§ **What is being asked**:
The records below must be returned exactly, with every picture left out.

### Recorded data

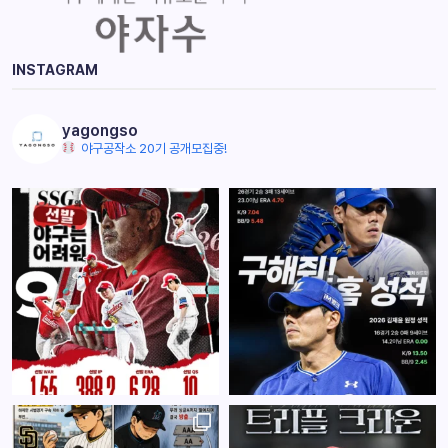
INSTAGRAM
yagongso
야구공작소 20기 공개모집중!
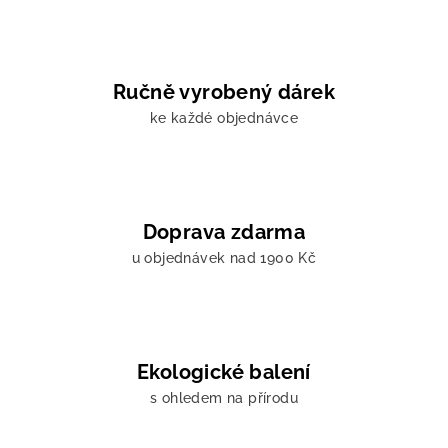
Ručně vyrobený dárek
ke každé objednávce
Doprava zdarma
u objednávek nad 1900 Kč
Ekologické balení
s ohledem na přírodu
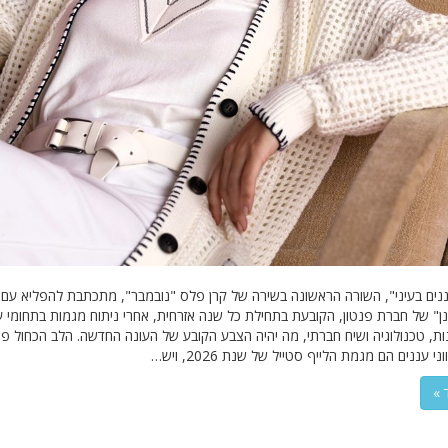
ננים בעיני", השורה הראשונה בשירה של קרן פלס "נובמבר", מתכתבת להפליא עם
נן" של חברת פנטון, הקובעת בתחילת כל שנה אזרחית, אחרי ניתוח מגמות בתחומי ע
ות, טכנולוגיה ושיח חברתי, מה יהיה הצבע הקובע של העונה החדשה. הלב הכחול פנ
 עננים הם מגמת הלייף סטייל של שנת 2026, ויש…
 »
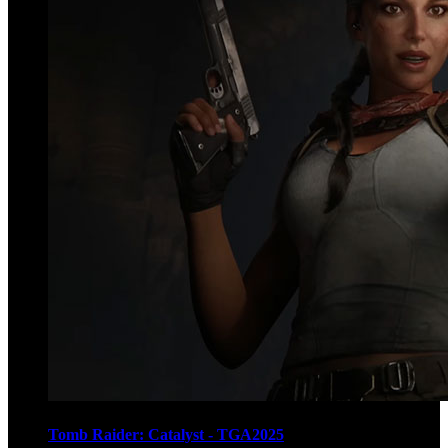
Tomb Raider: Catalyst - TGA2025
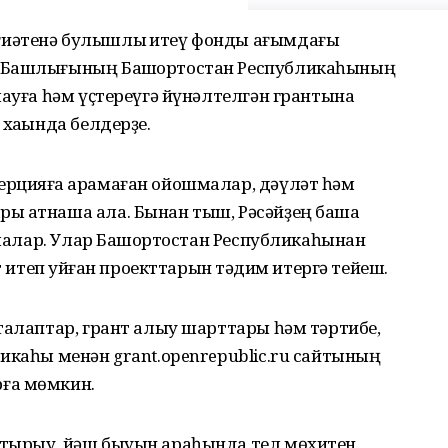
иәтенә булышлыҡ итеү фонды ағымдағы
а Башлығының Башҡортостан Республикаһының
лауға һәм үҫтереүгә йүнәлтелгән грантына
хаҡында белдерҙе.
рцияға ҡарамаған ойошмалар, дәүләт һәм
 ҡатнаша ала. Бынан тыш, Рәсәйҙең башҡа
 алалар. Улар Башҡортостан Республикаһынан
т итеп ҡуйған проекттарын тәҡдим итергә тейеш.
талаптар, грант алыу шарттары һәм тәртибе,
икаһы менән grant.openrepublic.ru сайтының
ға мөмкин.
тырыу, йәш быуын араһында тел мөхитен,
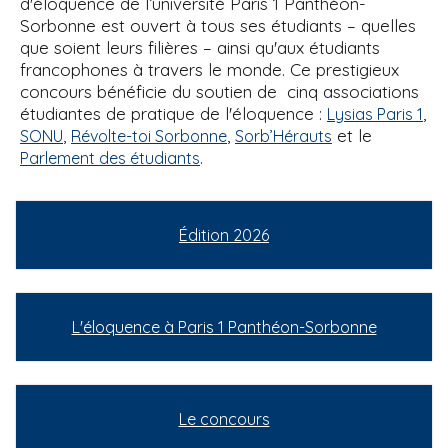
d'éloquence de l’université Paris 1 Panthéon-
Sorbonne est ouvert à tous ses étudiants – quelles
que soient leurs filières – ainsi qu'aux étudiants
francophones à travers le monde. Ce prestigieux
concours bénéficie du soutien de cinq associations
étudiantes de pratique de l'éloquence :
,
Lysias Paris 1
,
,
et le
SONU
Révolte-toi Sorbonne
Sorb’Hérauts
.
Parlement des étudiants
Édition 2026
L'éloquence à Paris 1 Panthéon-Sorbonne
Le concours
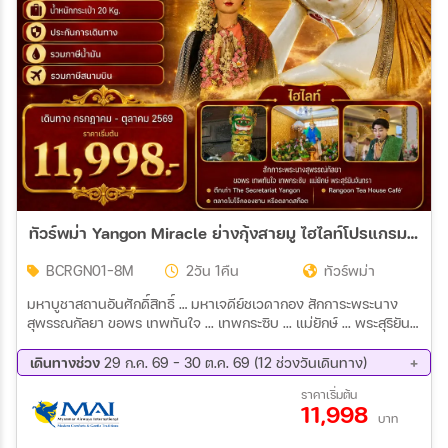
ทัวร์พม่า Yangon Miracle ย่างกุ้งสายมู ไฮไลท์โปรแกรมทัวร์ ย่างกุ้ง มหาเจดีย์ชเวดากอง 2วัน 1คืน (8M)
BCRGN01-8M
2วัน 1คืน
ทัวร์พม่า
มหาบูชาสถานอันศักดิ์สิทธิ์ … มหาเจดีย์ชเวดากอง สักการะพระนาง
สุพรรณกัลยา ขอพร เทพทันใจ ... เทพกระซิบ ... แม่ยักษ์ ... พระสุริยัน
จันทรา Rangoon Tea House Café’เมืองย่างกุ้ง
เดินทางช่วง
29 ก.ค. 69 - 30 ต.ค. 69 (12 ช่วงวันเดินทาง)
06 ส.ค. 69 - 07 ส.ค. 69
12 ส.ค. 69 - 13 ส.ค. 69
ราคาเริ่มต้น
11,998
20 ส.ค. 69 - 21 ส.ค. 69
28 ส.ค. 69 - 29 ส.ค. 69
บาท
03 ก.ย. 69 - 04 ก.ย. 69
10 ก.ย. 69 - 11 ก.ย. 69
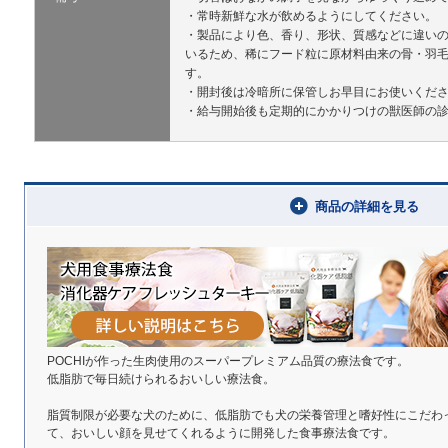
・常時新鮮な水が飲めるようにしてください。
・製品により色、香り、形状、質感などに違い
いるため、稀にフード粒に原材料由来の骨・羽
す。
・開封後は冷暗所に保管しお早目にお使いくだ
・給与開始後も定期的にかかりつけの獣医師の
商品の詳細を見る
POCHIが作った生肉使用のスーパープレミアム品質の療法食です。
低脂肪で毎日続けられるおいしい療法食。
脂質制限が必要な犬のために、低脂肪でも犬の栄養管理と嗜好性にこだわ
て、おいしい顔を見せてくれるように開発した食事療法食です。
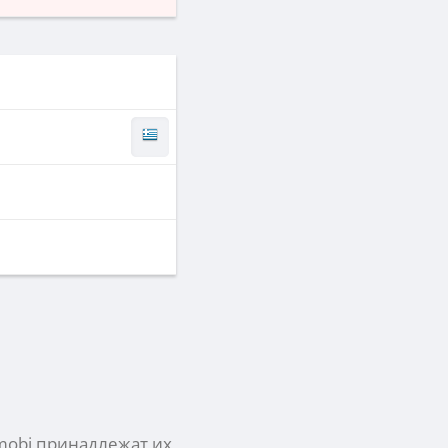
mobi
принадлежат их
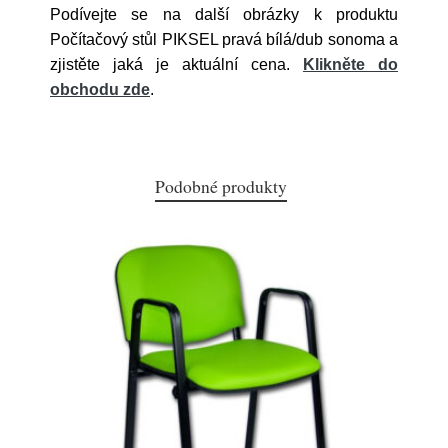
Podívejte se na další obrázky k produktu
Počítačový stůl PIKSEL pravá bílá/dub sonoma a
zjistěte jaká je aktuální cena.
Klikněte do
obchodu zde
.
Podobné produkty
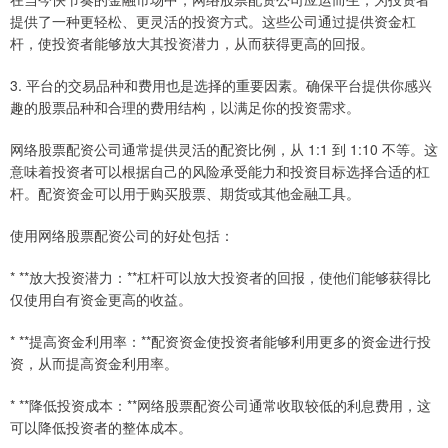
提供了一种更轻松、更灵活的投资方式。这些公司通过提供资金杠
杆，使投资者能够放大其投资潜力，从而获得更高的回报。
3. 平台的交易品种和费用也是选择的重要因素。确保平台提供你感兴
趣的股票品种和合理的费用结构，以满足你的投资需求。
网络股票配资公司通常提供灵活的配资比例，从 1:1 到 1:10 不等。这
意味着投资者可以根据自己的风险承受能力和投资目标选择合适的杠
杆。配资资金可以用于购买股票、期货或其他金融工具。
使用网络股票配资公司的好处包括：
* **放大投资潜力：**杠杆可以放大投资者的回报，使他们能够获得比
仅使用自有资金更高的收益。
* **提高资金利用率：**配资资金使投资者能够利用更多的资金进行投
资，从而提高资金利用率。
* **降低投资成本：**网络股票配资公司通常收取较低的利息费用，这
可以降低投资者的整体成本。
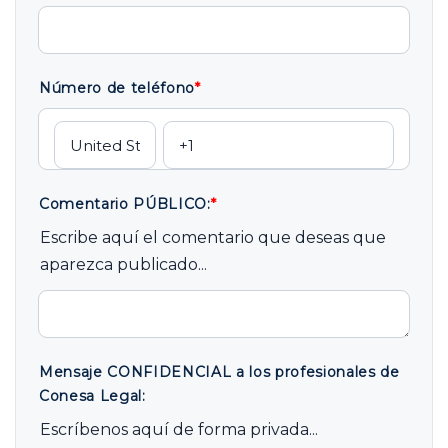
Número de teléfono
*
Comentario PÚBLICO:
*
Escribe aquí el comentario que deseas que
aparezca publicado...
Mensaje CONFIDENCIAL a los profesionales de
Conesa Legal:
Escríbenos aquí de forma privada...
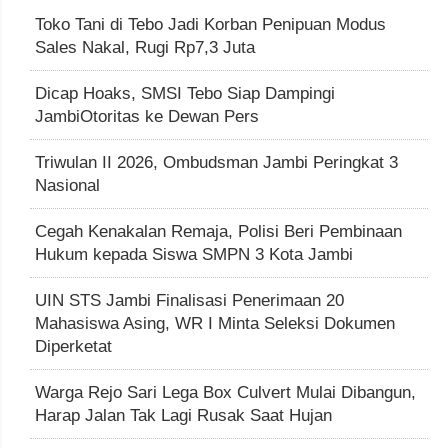
Toko Tani di Tebo Jadi Korban Penipuan Modus
Sales Nakal, Rugi Rp7,3 Juta
Dicap Hoaks, SMSI Tebo Siap Dampingi
JambiOtoritas ke Dewan Pers
Triwulan II 2026, Ombudsman Jambi Peringkat 3
Nasional
Cegah Kenakalan Remaja, Polisi Beri Pembinaan
Hukum kepada Siswa SMPN 3 Kota Jambi
UIN STS Jambi Finalisasi Penerimaan 20
Mahasiswa Asing, WR I Minta Seleksi Dokumen
Diperketat
Warga Rejo Sari Lega Box Culvert Mulai Dibangun,
Harap Jalan Tak Lagi Rusak Saat Hujan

######

§ **Finished exercise**:
INSTAGRAM
yagongso
야구공작소 20기 공개모집중!
Ručně vyrobený dárek
ke každé objednávce
Doprava zdarma
u objednávek nad 1900 Kč
Ekologické balení
s ohledem na přírodu
ננים בעיני", השורה הראשונה בשירה של קרן פלס "נובמבר", מתכתבת להפליא עם
נן" של חברת פנטון, הקובעת בתחילת כל שנה אזרחית, אחרי ניתוח מגמות בתחומי ע
ות, טכנולוגיה ושיח חברתי, מה יהיה הצבע הקובע של העונה החדשה. הלב הכחול פנ
 עננים הם מגמת הלייף סטייל של שנת 2026, ויש…
 »
Tomb Raider: Catalyst - TGA2025
иәтенә булышлыҡ итеү фонды ағымдағы
а Башлығының Башҡортостан Республикаһының
лауға һәм үҫтереүгә йүнәлтелгән грантына
хаҡында белдерҙе.
рцияға ҡарамаған ойошмалар, дәүләт һәм
 ҡатнаша ала. Бынан тыш, Рәсәйҙең башҡа
 алалар. Улар Башҡортостан Республикаһынан
т итеп ҡуйған проекттарын тәҡдим итергә тейеш.
талаптар, грант алыу шарттары һәм тәртибе,
икаһы менән grant.openrepublic.ru сайтының
ға мөмкин.
тырыу, йәш быуын араһында тел мөхитен,
d'éloquence de l’université Paris 1 Panthéon-
Sorbonne est ouvert à tous ses étudiants – quelles
que soient leurs filières – ainsi qu'aux étudiants
francophones à travers le monde. Ce prestigieux
concours bénéficie du soutien de cinq associations
étudiantes de pratique de l'éloquence :
,
Lysias Paris 1
,
,
et le
SONU
Révolte-toi Sorbonne
Sorb’Hérauts
.
Parlement des étudiants
Édition 2026
L'éloquence à Paris 1 Panthéon-Sorbonne
Le concours
ทัวร์พม่า Yangon Miracle ย่างกุ้งสายมู ไฮไลท์โปรแกรมทัวร์ ย่างกุ้ง มหาเจดีย์ชเวดากอง 2วัน 1คืน (8M)
BCRGN01-8M
2วัน 1คืน
ทัวร์พม่า
มหาบูชาสถานอันศักดิ์สิทธิ์ … มหาเจดีย์ชเวดากอง สักการะพระนาง
สุพรรณกัลยา ขอพร เทพทันใจ ... เทพกระซิบ ... แม่ยักษ์ ... พระสุริยัน
จันทรา Rangoon Tea House Café’เมืองย่างกุ้ง
เดินทางช่วง
29 ก.ค. 69 - 30 ต.ค. 69 (12 ช่วงวันเดินทาง)
06 ส.ค. 69 - 07 ส.ค. 69
12 ส.ค. 69 - 13 ส.ค. 69
ราคาเริ่มต้น
11,998
20 ส.ค. 69 - 21 ส.ค. 69
28 ส.ค. 69 - 29 ส.ค. 69
บาท
03 ก.ย. 69 - 04 ก.ย. 69
10 ก.ย. 69 - 11 ก.ย. 69
・常時新鮮な水が飲めるようにしてください。
・製品により色、香り、形状、質感などに違い
いるため、稀にフード粒に原材料由来の骨・羽
す。
・開封後は冷暗所に保管しお早目にお使いくだ
・給与開始後も定期的にかかりつけの獣医師の
商品の詳細を見る
POCHIが作った生肉使用のスーパープレミアム品質の療法食です。
低脂肪で毎日続けられるおいしい療法食。
脂質制限が必要な犬のために、低脂肪でも犬の栄養管理と嗜好性にこだわ
て、おいしい顔を見せてくれるように開発した食事療法食です。
mobi
принадлежат их
Podívejte se na další obrázky k produktu
Počítačový stůl PIKSEL pravá bílá/dub sonoma a
zjistěte jaká je aktuální cena.
Klikněte do
obchodu zde
.
Podobné produkty
提供了一种更轻松、更灵活的投资方式。这些公司通过提供资金杠
杆，使投资者能够放大其投资潜力，从而获得更高的回报。
3. 平台的交易品种和费用也是选择的重要因素。确保平台提供你感兴
趣的股票品种和合理的费用结构，以满足你的投资需求。
网络股票配资公司通常提供灵活的配资比例，从 1:1 到 1:10 不等。这
意味着投资者可以根据自己的风险承受能力和投资目标选择合适的杠
杆。配资资金可以用于购买股票、期货或其他金融工具。
使用网络股票配资公司的好处包括：
* **放大投资潜力：**杠杆可以放大投资者的回报，使他们能够获得比
仅使用自有资金更高的收益。
* **提高资金利用率：**配资资金使投资者能够利用更多的资金进行投
资，从而提高资金利用率。
* **降低投资成本：**网络股票配资公司通常收取较低的利息费用，这
可以降低投资者的整体成本。
Número de teléfono
*
Comentario PÚBLICO:
*
Escribe aquí el comentario que deseas que
aparezca publicado...
Mensaje CONFIDENCIAL a los profesionales de
Conesa Legal:
Escríbenos aquí de forma privada...
Toko Tani di Tebo Jadi Korban Penipuan Modus
Sales Nakal, Rugi Rp7,3 Juta
Dicap Hoaks, SMSI Tebo Siap Dampingi
JambiOtoritas ke Dewan Pers
Triwulan II 2026, Ombudsman Jambi Peringkat 3
Nasional
Cegah Kenakalan Remaja, Polisi Beri Pembinaan
Hukum kepada Siswa SMPN 3 Kota Jambi
UIN STS Jambi Finalisasi Penerimaan 20
Mahasiswa Asing, WR I Minta Seleksi Dokumen
Diperketat
Warga Rejo Sari Lega Box Culvert Mulai Dibangun,
Harap Jalan Tak Lagi Rusak Saat Hujan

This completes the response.